_Passage shown_:
○ ○ ○ ○ ○
I think it's important that, alongside these exercises, you work from life. Sketch people around you. The knowledge you gain from one will feed into the other.

Remember too, that drawing in someone elses 'style' is like trying to walk in someone elses shoes and may not 'fit'. Ok for learning but let your mark making develop in your own way, without forcing it.

Personally I find drawing people really interesting but have never been particularly interested in painting them. Landscape is my first love.

There are a some blogs by people you might find helpful - try looking at the blog of Lynn Chapman an English illustrator. She sketches on the many train journeys she makes and is also a very active member of urban sketchers. Also the blog of Adebanje Alade, a London artist who paints landscapes but sketches people on public transport and has done a series on the homeless.

I hope this is helpful.

DrDebby
06-07-2012, 05:25 PM
Really good practice going on here. Vivien had the right advice. Draw people from life for more practice. I'm not good with the human figure either. I do more still life type stuff or flowers (things that hold still for me. :lol:)

urbanspinner
06-07-2012, 06:17 PM
Lead, you have lots of good stuff going on in those pictures. You capture a good sense of volume and space, your line is loose and descriptive. I haven't worked with the Nicolaides book, but my drawing teacher had us do warm-ups from the book (continuous contour and gesture drawings) every time we had a live model for class. But I don't know the watercolor exercises you refer to. Can you describe what they're about? It's hard to give feedback when I'm not sure what the technical goal was.

As for other books -- I'd recommend Danny Gregory's "Creative License" as a nice contrast to the Nicolaides. It's not a technical book, there are no "how to" lessons. But I found it really juicy because he pushes people to simply draw whatever they see in front of them, whenever they have a spare moment to put pen to paper. There is no sense in waiting for the "mood to strike" -- just do it now. If it doesn't look right -- so what? It was practice. Do it again. In fact, do it again right now. What matters is that you are putting in the time doing the brainwork needed to translate 3-dimensional objects into a collection of 2-dimensional lines and shapes. The more times you do it, the more skill you build. He likened it to learning to drive a car. More than anything, you just have to put in the road time to get good at it. Talent is a secondary consideration. I found this attitude really liberating.
○ ○ ○ ○ ○
_Extracted entries_:
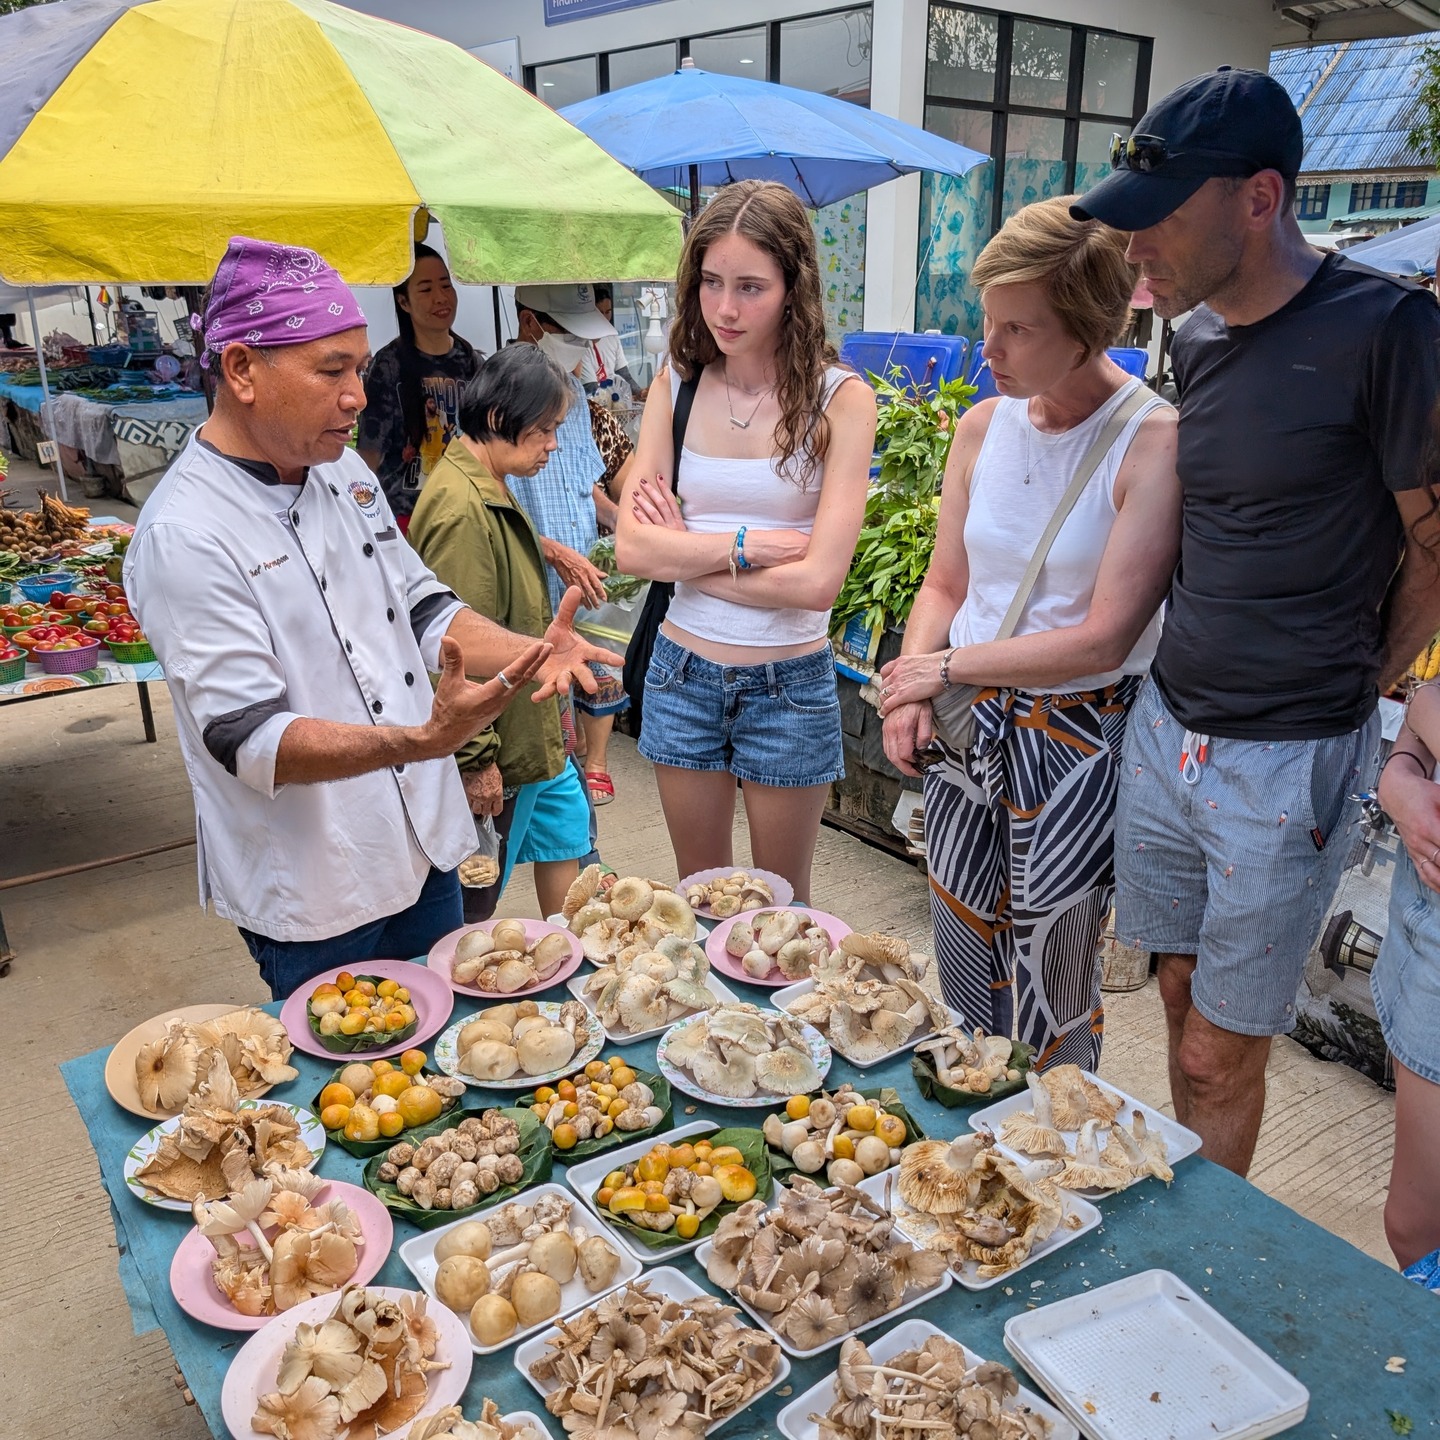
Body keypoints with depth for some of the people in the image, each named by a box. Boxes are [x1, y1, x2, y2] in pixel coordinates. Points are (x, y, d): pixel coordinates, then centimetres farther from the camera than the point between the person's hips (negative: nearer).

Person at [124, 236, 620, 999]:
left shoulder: (343, 469, 4)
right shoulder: (183, 534, -21)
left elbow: (421, 609, 11)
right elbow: (250, 741, -26)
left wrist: (530, 651, -7)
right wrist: (423, 741, -40)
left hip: (424, 851, 7)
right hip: (312, 902, -7)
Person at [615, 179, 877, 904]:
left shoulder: (840, 399, -12)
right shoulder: (678, 384, -1)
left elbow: (818, 580, -20)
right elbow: (631, 548, -9)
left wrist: (687, 553, -13)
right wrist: (745, 546, -19)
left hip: (789, 681, -3)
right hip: (683, 672, 3)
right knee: (697, 892, 20)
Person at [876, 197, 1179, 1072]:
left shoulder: (1155, 443, -16)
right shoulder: (984, 425, 3)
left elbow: (1103, 639, -19)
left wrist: (946, 666, -12)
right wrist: (909, 694, -7)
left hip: (1077, 744, -5)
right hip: (965, 732, 6)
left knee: (1049, 1007, 10)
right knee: (962, 981, 18)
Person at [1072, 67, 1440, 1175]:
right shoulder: (1197, 337, 5)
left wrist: (1347, 696, 1)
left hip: (1289, 762, -6)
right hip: (1167, 726, 6)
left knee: (1219, 1054, 5)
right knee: (1184, 998, 17)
○ ○ ○ ○ ○
_What you will do_:
Quote, word for word, everything in the forum thread on drawing above from "Remember too, that" down to "this is helpful.".

_Finished exercise_:
Remember too, that drawing in someone elses 'style' is like trying to walk in someone elses shoes and may not 'fit'. Ok for learning but let your mark making develop in your own way, without forcing it.

Personally I find drawing people really interesting but have never been particularly interested in painting them. Landscape is my first love.

There are a some blogs by people you might find helpful - try looking at the blog of Lynn Chapman an English illustrator. She sketches on the many train journeys she makes and is also a very active member of urban sketchers. Also the blog of Adebanje Alade, a London artist who paints landscapes but sketches people on public transport and has done a series on the homeless.

I hope this is helpful.